Everything was back up on the site and running again. When we went to change the domain name, we received the same “the domain is lock and in use” error message. GoDaddy had created another ticket at this point, and mentioned it could be three days or longer before they get to it. Three days to resolve these issues? This is not feasible for something as important as this.

Some other issues we also encountered was that SFTP/SSH would disconnect on us, and would not allow us to connect to the hosting as well. We also experienced issues surrounding DNS, pages not loading, and pages appearing to be scrambled up.

At this point our client was a little irate with GoDaddy, and had asked us what we would recommend for a solution to replace this. We recommended that we move his site to a virtual private server hosting company, and have Cloudflare setup for the security and the CDN. After providing him the costs, he noticed that this solution pricing was similar to the package GoDaddy was charging for.

After investigating the options, we setup a new virtual private server with solid state drives through Vultr, which costs $10 a month (USD). Our client now has the performance and security they were expecting from GoDaddy, along with the flexibility they need for hosting!
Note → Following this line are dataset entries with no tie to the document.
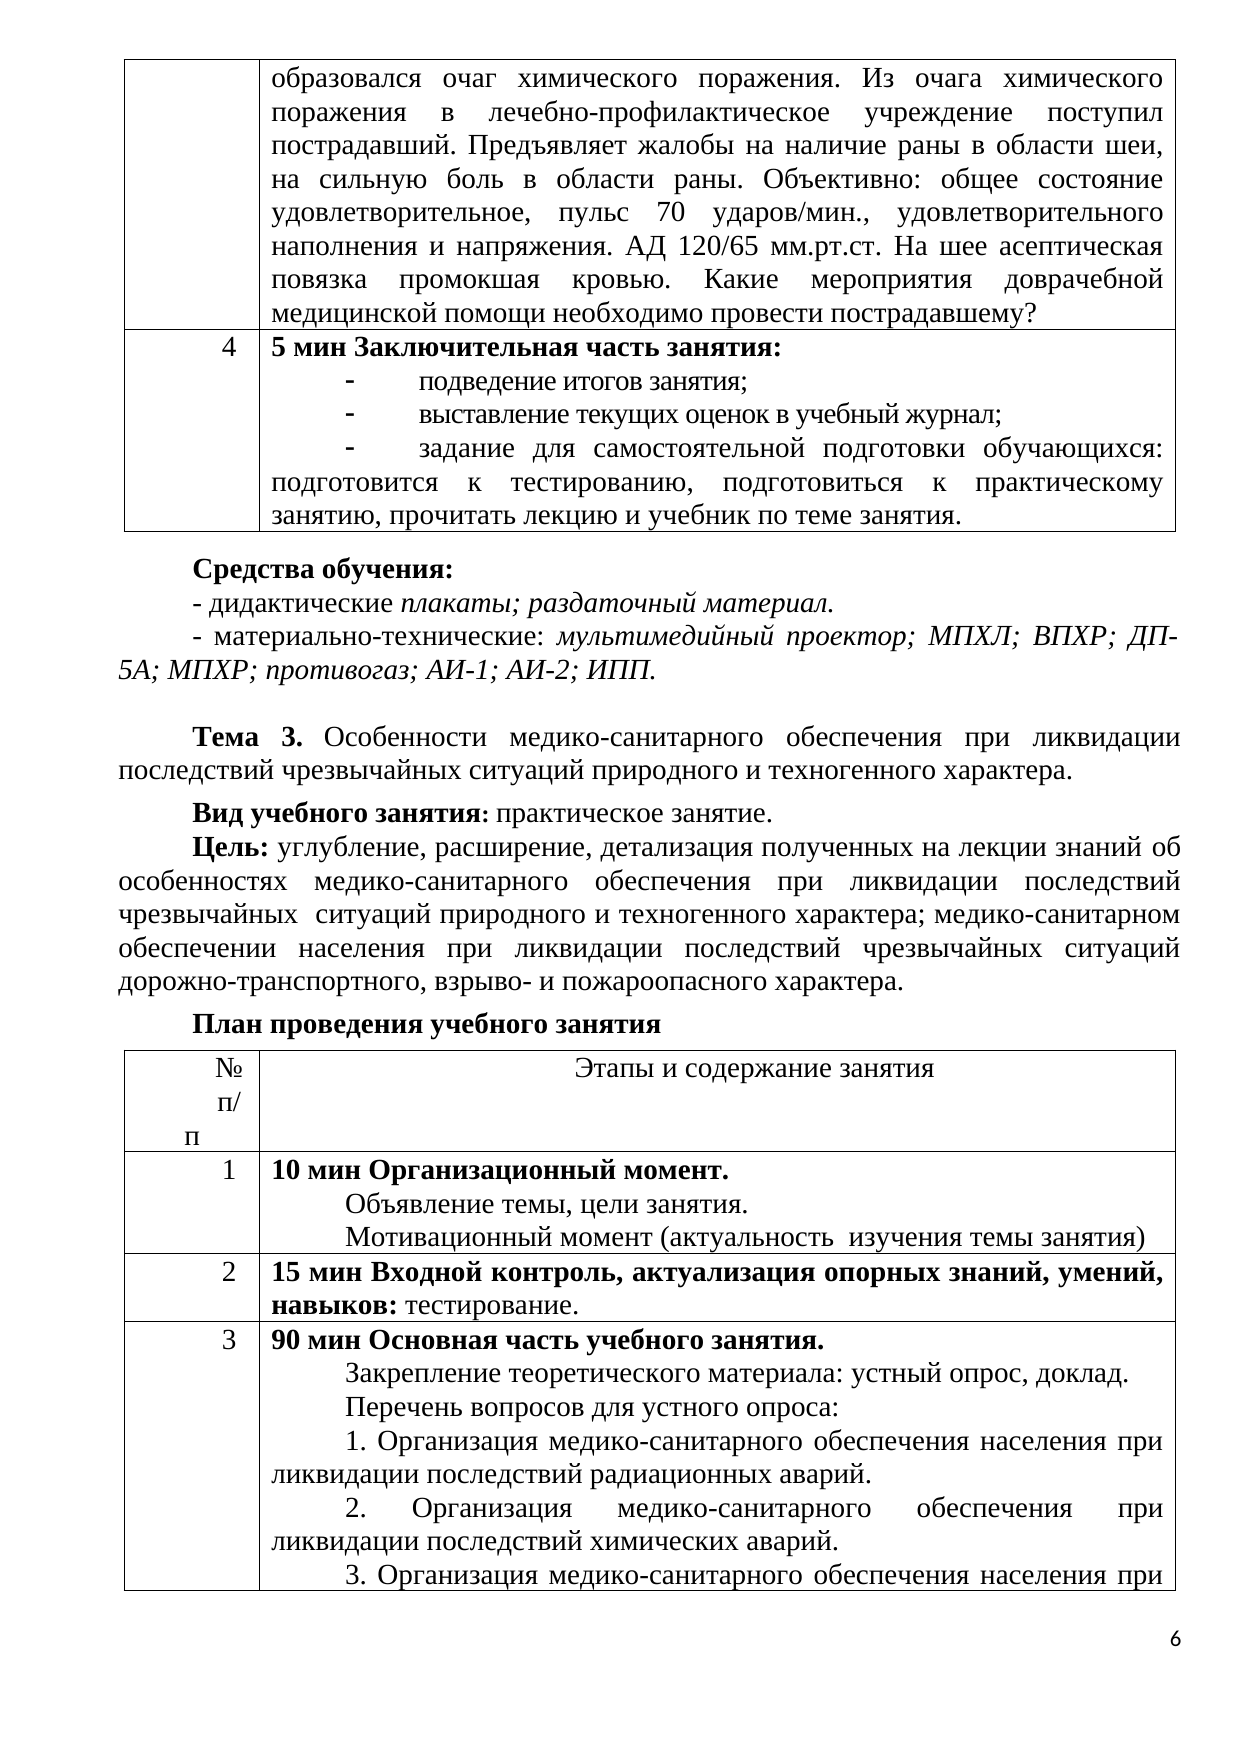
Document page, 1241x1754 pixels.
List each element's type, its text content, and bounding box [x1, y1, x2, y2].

table_cell 4 [125, 330, 259, 531]
text - материально-технические: мультимедийный проектор; МПХЛ; ВПХР; ДП-5А; МПХР; противогаз; АИ-1; АИ-2; ИПП. [118, 618, 1181, 685]
text Средства обучения: [118, 551, 1181, 585]
text Цель: углубление, расширение, детализация полученных на лекции знаний об особенностях медико-санитарного обеспечения при ликвидации последствий чрезвычайных ситуаций природного и техногенного характера; медико-санитарном обеспечении населения при ликвидации последствий чрезвычайных ситуаций дорожно-транспортного, взрыво- и пожароопасного характера. [118, 829, 1181, 997]
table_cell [260, 60, 1175, 328]
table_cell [260, 1322, 1175, 1590]
table_cell 10 мин Организационный момент. Объявление темы, цели занятия. Мотивационный момент (актуальность изучения темы занятия) [260, 1152, 1175, 1253]
text Тема 3. Особенности медико-санитарного обеспечения при ликвидации последствий чрезвычайных ситуаций природного и техногенного характера. [118, 719, 1181, 786]
table_cell 15 мин Входной контроль, актуализация опорных знаний, умений, навыков: тестирование. [260, 1254, 1175, 1321]
table_cell 2 [125, 1254, 259, 1321]
text План проведения учебного занятия [118, 1006, 1181, 1040]
table_cell 1 [125, 1152, 259, 1253]
table_cell 3 [125, 60, 259, 328]
table_header № п/п [125, 1051, 259, 1151]
table_cell 3 [125, 1322, 259, 1590]
table_cell 5 мин Заключительная часть занятия: подведение итогов занятия; выставление текущих оценок в учебный журнал; задание для самостоятельной подготовки обучающихся: подготовится к тестированию, подготовиться к практическому занятию, прочитать лекцию и учебник по теме занятия. [260, 330, 1175, 531]
table_header Этапы и содержание занятия [260, 1051, 1175, 1151]
text Вид учебного занятия: практическое занятие. [118, 796, 1181, 829]
text - дидактические плакаты; раздаточный материал. [118, 585, 1181, 618]
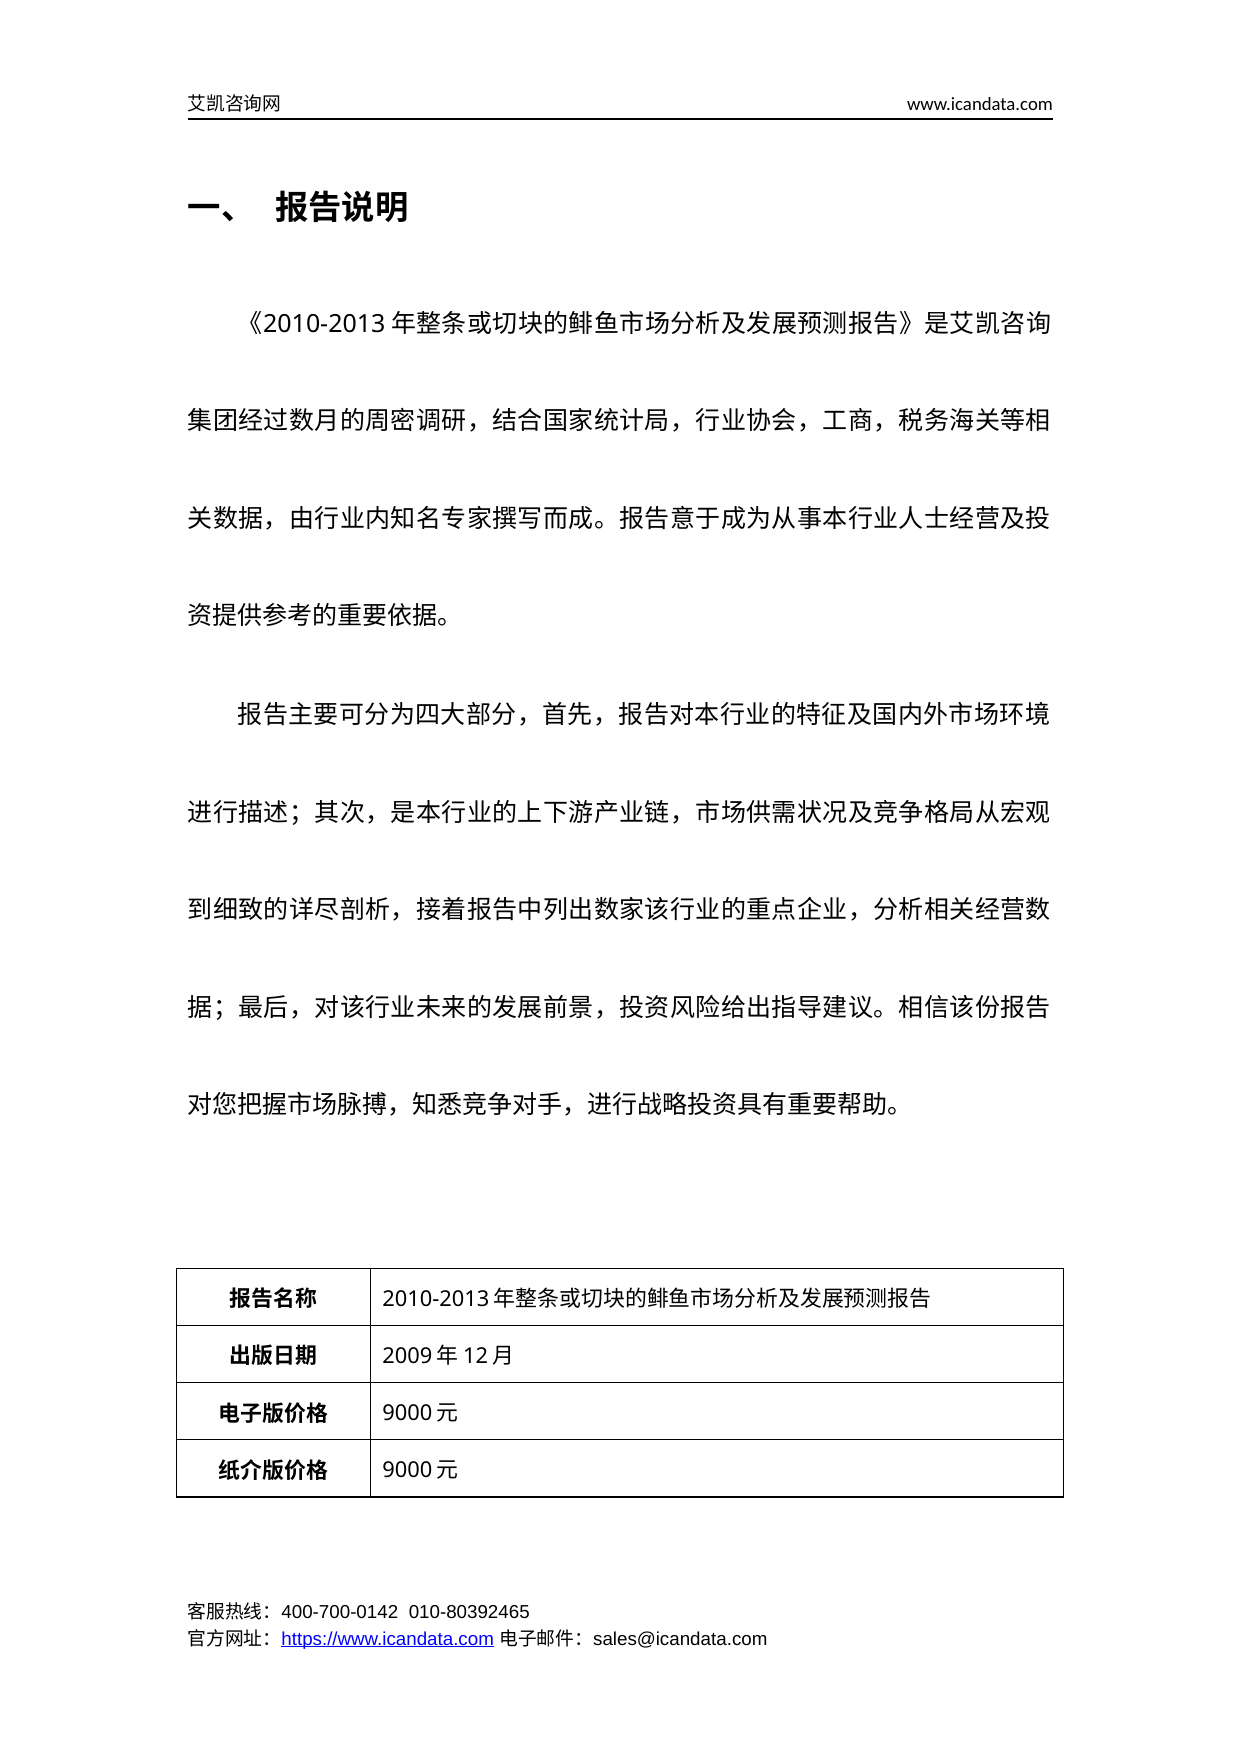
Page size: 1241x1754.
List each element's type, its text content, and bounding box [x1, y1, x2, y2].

table_cell 电子版价格 [177, 1383, 370, 1439]
text 《2010-2013年整条或切块的鲱鱼市场分析及发展预测报告》是艾凯咨询集团经过数月的周密调研，结合国家统计局，行业协会，工商，税务海关等相关数据，由行业内知名专家撰写而成。报告意于成为从事本行业人士经营及投资提供参考的重要依据。 [187, 289, 1053, 646]
table_header 报告名称 [177, 1269, 370, 1325]
table_header 2010-2013年整条或切块的鲱鱼市场分析及发展预测报告 [371, 1269, 1063, 1325]
subtitle 报告说明 [187, 172, 1053, 237]
text 报告主要可分为四大部分，首先，报告对本行业的特征及国内外市场环境进行描述；其次，是本行业的上下游产业链，市场供需状况及竞争格局从宏观到细致的详尽剖析，接着报告中列出数家该行业的重点企业，分析相关经营数据；最后，对该行业未来的发展前景，投资风险给出指导建议。相信该份报告对您把握市场脉搏，知悉竞争对手，进行战略投资具有重要帮助。 [187, 681, 1053, 1136]
table_cell 2009年12月 [371, 1326, 1063, 1382]
table_cell 9000元 [371, 1440, 1063, 1496]
table_cell 9000元 [371, 1383, 1063, 1439]
table_cell 出版日期 [177, 1326, 370, 1382]
table_cell 纸介版价格 [177, 1440, 370, 1496]
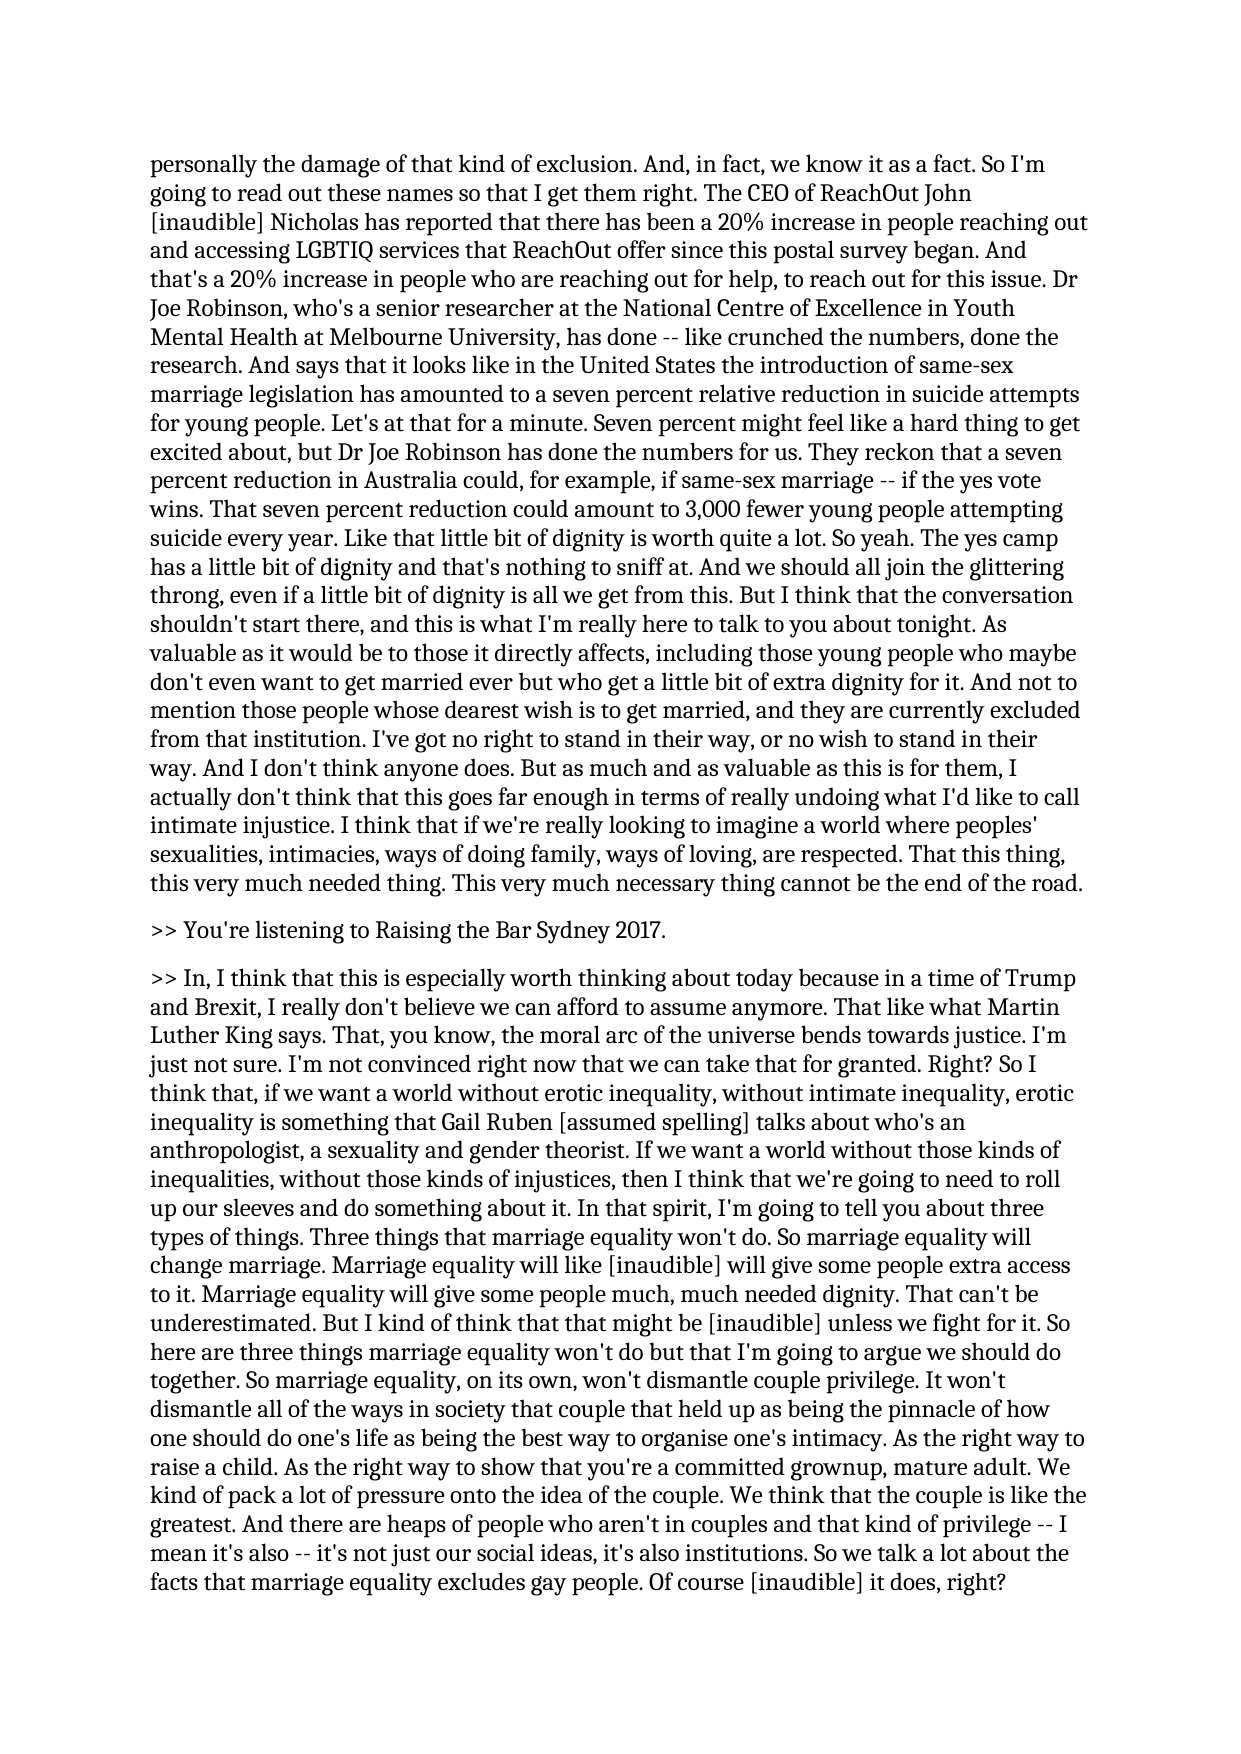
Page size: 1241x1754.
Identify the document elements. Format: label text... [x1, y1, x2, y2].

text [150, 964, 1090, 1596]
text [150, 150, 1090, 897]
text >> You're listening to Raising the Bar Sydney 2017. [150, 916, 1090, 945]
While the Managed Wordpress Pro hosting may appear to be an attractive product with a lot of potential, we are recommending that clients stay away from this product for now until the development team resolves these issues and comes back with a final product, which can be used reliably. For webhosting, we highly recommend using a virtual private server as you are not sharing resources with other users, and the prices have come down quite a bit in the recent years.